GG - Ça s’appelle maintenant Le clair de terre, parce que les éditions Gallimard ont écrit à la production de mon film, Clair de terre est un recueil de poèmes de Breton, j’aime beaucoup Breton mais je ne m’en souvenais pas. Nous avons tourné place des Vosges le matin où les cosmonautes sont montés sur la lune. Tout le monde lisait ça sur les bancs. Et Patrick Jouané, mon acteur principal, m’a dit : je vais te lire quelque chose qui va te plaire : « avant on voyait le clair de lune, et maintenant les cosmonautes ont vu le clair de terre ». Je lui ai dit ce sera le titre du film !

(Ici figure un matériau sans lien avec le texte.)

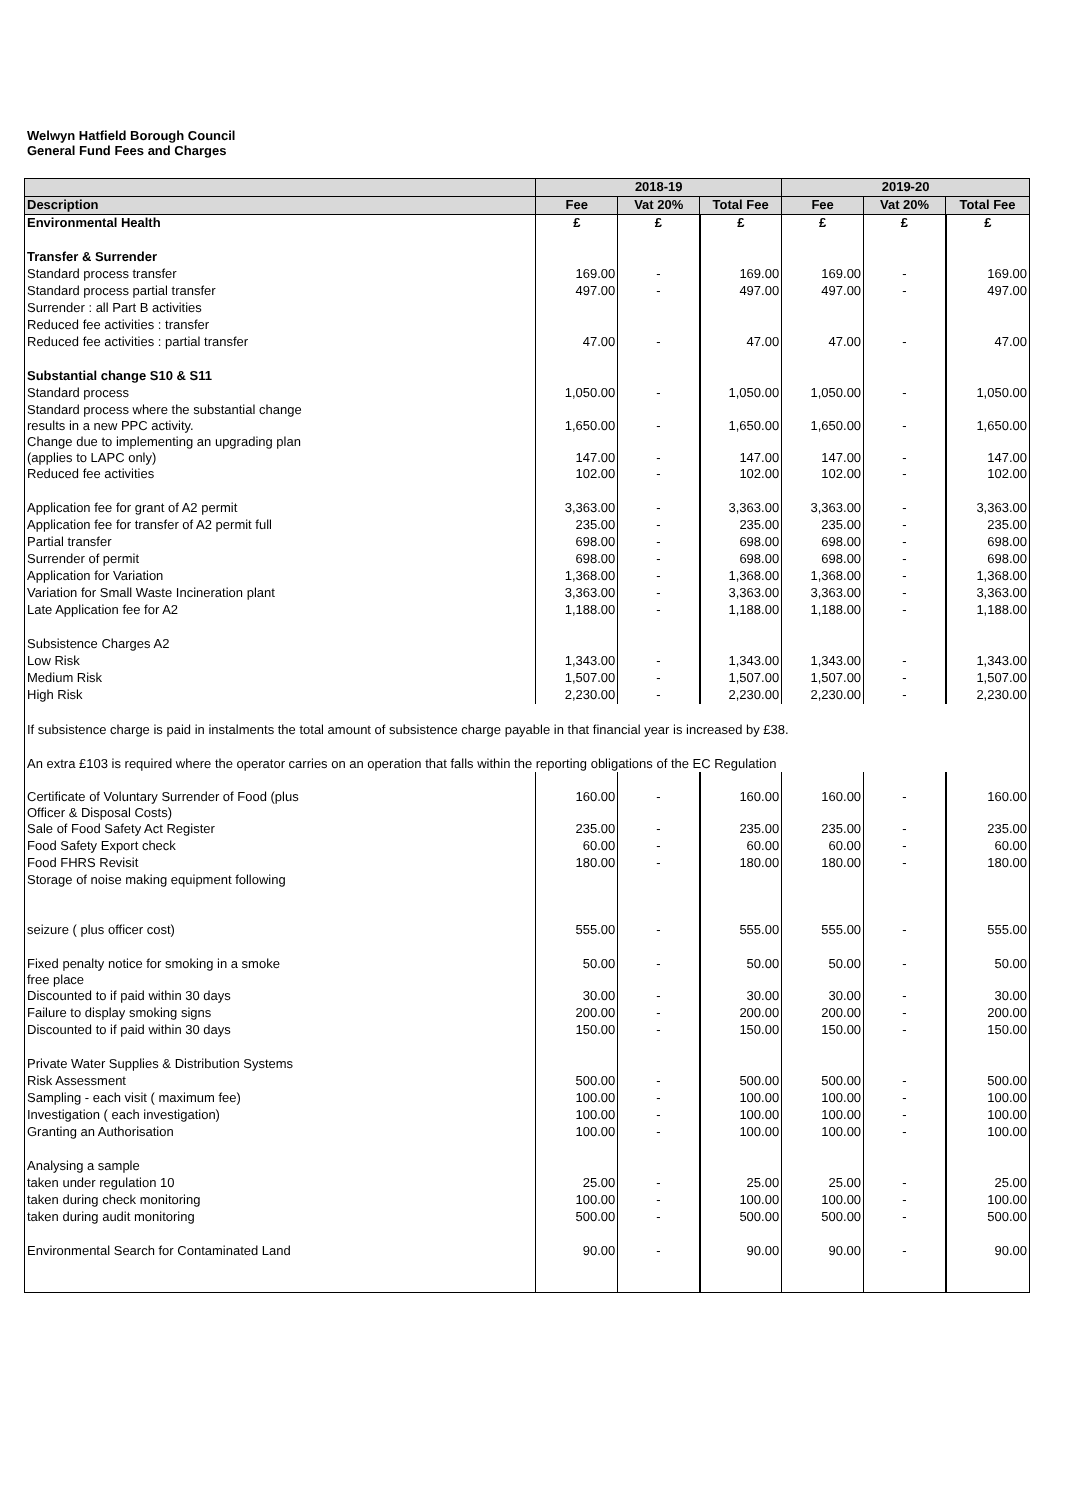Welwyn Hatfield Borough Council
General Fund Fees and Charges
| | 2018-19 | | | 2019-20 | | |
| --- | --- | --- | --- | --- | --- | --- |
| Description | Fee | Vat 20% | Total Fee | Fee | Vat 20% | Total Fee |
| Environmental Health | £ | £ | £ | £ | £ | £ |
| Transfer & Surrender | | | | | | |
| Standard process transfer | 169.00 | - | 169.00 | 169.00 | - | 169.00 |
| Standard process partial transfer | 497.00 | - | 497.00 | 497.00 | - | 497.00 |
| Surrender : all Part B activities | | | | | | |
| Reduced fee activities : transfer | | | | | | |
| Reduced fee activities : partial transfer | 47.00 | - | 47.00 | 47.00 | - | 47.00 |
| Substantial change S10 & S11 | | | | | | |
| Standard process | 1,050.00 | - | 1,050.00 | 1,050.00 | - | 1,050.00 |
| Standard process where the substantial change results in a new PPC activity. | 1,650.00 | - | 1,650.00 | 1,650.00 | - | 1,650.00 |
| Change due to implementing an upgrading plan (applies to LAPC only) | 147.00 | - | 147.00 | 147.00 | - | 147.00 |
| Reduced fee activities | 102.00 | - | 102.00 | 102.00 | - | 102.00 |
| Application fee for grant of A2 permit | 3,363.00 | - | 3,363.00 | 3,363.00 | - | 3,363.00 |
| Application fee for transfer of A2 permit full | 235.00 | - | 235.00 | 235.00 | - | 235.00 |
| Partial transfer | 698.00 | - | 698.00 | 698.00 | - | 698.00 |
| Surrender of permit | 698.00 | - | 698.00 | 698.00 | - | 698.00 |
| Application for Variation | 1,368.00 | - | 1,368.00 | 1,368.00 | - | 1,368.00 |
| Variation for Small Waste Incineration plant | 3,363.00 | - | 3,363.00 | 3,363.00 | - | 3,363.00 |
| Late Application fee for A2 | 1,188.00 | - | 1,188.00 | 1,188.00 | - | 1,188.00 |
| Subsistence Charges A2 | | | | | | |
| Low Risk | 1,343.00 | - | 1,343.00 | 1,343.00 | - | 1,343.00 |
| Medium Risk | 1,507.00 | - | 1,507.00 | 1,507.00 | - | 1,507.00 |
| High Risk | 2,230.00 | - | 2,230.00 | 2,230.00 | - | 2,230.00 |
| If subsistence charge is paid in instalments the total amount of subsistence charge payable in that financial year is increased by £38. | | | | | | |
| An extra £103 is required where the operator carries on an operation that falls within the reporting obligations of the EC Regulation | | | | | | |
| Certificate of Voluntary Surrender of Food (plus Officer & Disposal Costs) | 160.00 | - | 160.00 | 160.00 | - | 160.00 |
| Sale of Food Safety Act Register | 235.00 | - | 235.00 | 235.00 | - | 235.00 |
| Food Safety Export check | 60.00 | - | 60.00 | 60.00 | - | 60.00 |
| Food FHRS Revisit | 180.00 | - | 180.00 | 180.00 | - | 180.00 |
| Storage of noise making equipment following | | | | | | |
| seizure ( plus officer cost) | 555.00 | - | 555.00 | 555.00 | - | 555.00 |
| Fixed penalty notice for smoking in a smoke free place | 50.00 | - | 50.00 | 50.00 | - | 50.00 |
| Discounted to if paid within 30 days | 30.00 | - | 30.00 | 30.00 | - | 30.00 |
| Failure to display smoking signs | 200.00 | - | 200.00 | 200.00 | - | 200.00 |
| Discounted to if paid within 30 days | 150.00 | - | 150.00 | 150.00 | - | 150.00 |
| Private Water Supplies & Distribution Systems | | | | | | |
| Risk Assessment | 500.00 | - | 500.00 | 500.00 | - | 500.00 |
| Sampling - each visit ( maximum fee) | 100.00 | - | 100.00 | 100.00 | - | 100.00 |
| Investigation ( each investigation) | 100.00 | - | 100.00 | 100.00 | - | 100.00 |
| Granting an Authorisation | 100.00 | - | 100.00 | 100.00 | - | 100.00 |
| Analysing a sample | | | | | | |
| taken under regulation 10 | 25.00 | - | 25.00 | 25.00 | - | 25.00 |
| taken during check monitoring | 100.00 | - | 100.00 | 100.00 | - | 100.00 |
| taken during audit monitoring | 500.00 | - | 500.00 | 500.00 | - | 500.00 |
| Environmental Search for Contaminated Land | 90.00 | - | 90.00 | 90.00 | - | 90.00 |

- Il n’y a pas d’allusion aux guerres d’indépendance (Algérie ou Tunisie)…
GG - Oui, parce que c’est l’essence de cette idée qui m’a intéressé. Cette idée hors du temps et hors de la politique. Le déracinement a été et sera toujours le déracinement que ce soit pour la décolonisation, pour une raison personnelle ; quand on a quitté quelque chose on a toujours, enfin peut-être pas tout le monde, mais beaucoup de gens ont la nostalgie de ce qu’ils ont quitté, de ce qu’on les a obligé à quitter.

- C’est un peu un film de peintre…
GG - J’ai fait de la peinture, oui, mais je n’aime pas qu’on compare la peinture au cinéma. Le cinéma est art total, justement j’ai cessé de peindre au fur et à mesure que j’ai senti que j’aimais totalement le cinéma.

- Vous faites pas mal de télévision…
GG - Pour la télévision, je choisis des choses plus de l’instant, que je n’aimerais pas totalement faire pour le cinéma, auxquelles je pense quelques fois mais que j’abandonne à l’état de projet. J’aime bien quand Godard intègre des interviews dans ses films, par exemple Brice Parrain dans Vivre sa vie mais pour moi je préfère faire un portrait, une chose essentiellement sur un personnage qu’on choisit, comme Survage qui est mort maintenant, ou Marguerite Duras qui est mon amie, prendre quelqu’un et faire un portrait de lui, une chose fermée sur elle-même.

- Votre film raconte une histoire intelligible à tout le monde, ce qui n’est pas le cas de tout le jeune cinéma…
GG - Ça ne me gêne pas du tout parce que j’introduis dans cette ligne générale qu’est mon histoire tous les thèmes, tout ce que je veux montrer par l’image et par les sons. Elle porte tous ces thèmes, le plus intelligiblement possible sinon ça n’a aucun intérêt. J’essaie d’être le plus clair possible au montage.

- Et maintenant ?
GG – Je travaille sur l’adaptation du roman de Monique Lange, Cannibales en Sicile, avec Jeanne Moreau et Patrick Jouané. Comme je devais faire ce film, Jacqueline Baudrier a eu l’idée de me faire faire d’abord le portrait de Jeanne pour la télévision, pensant qu’ainsi elle accepterait, et ça a marché.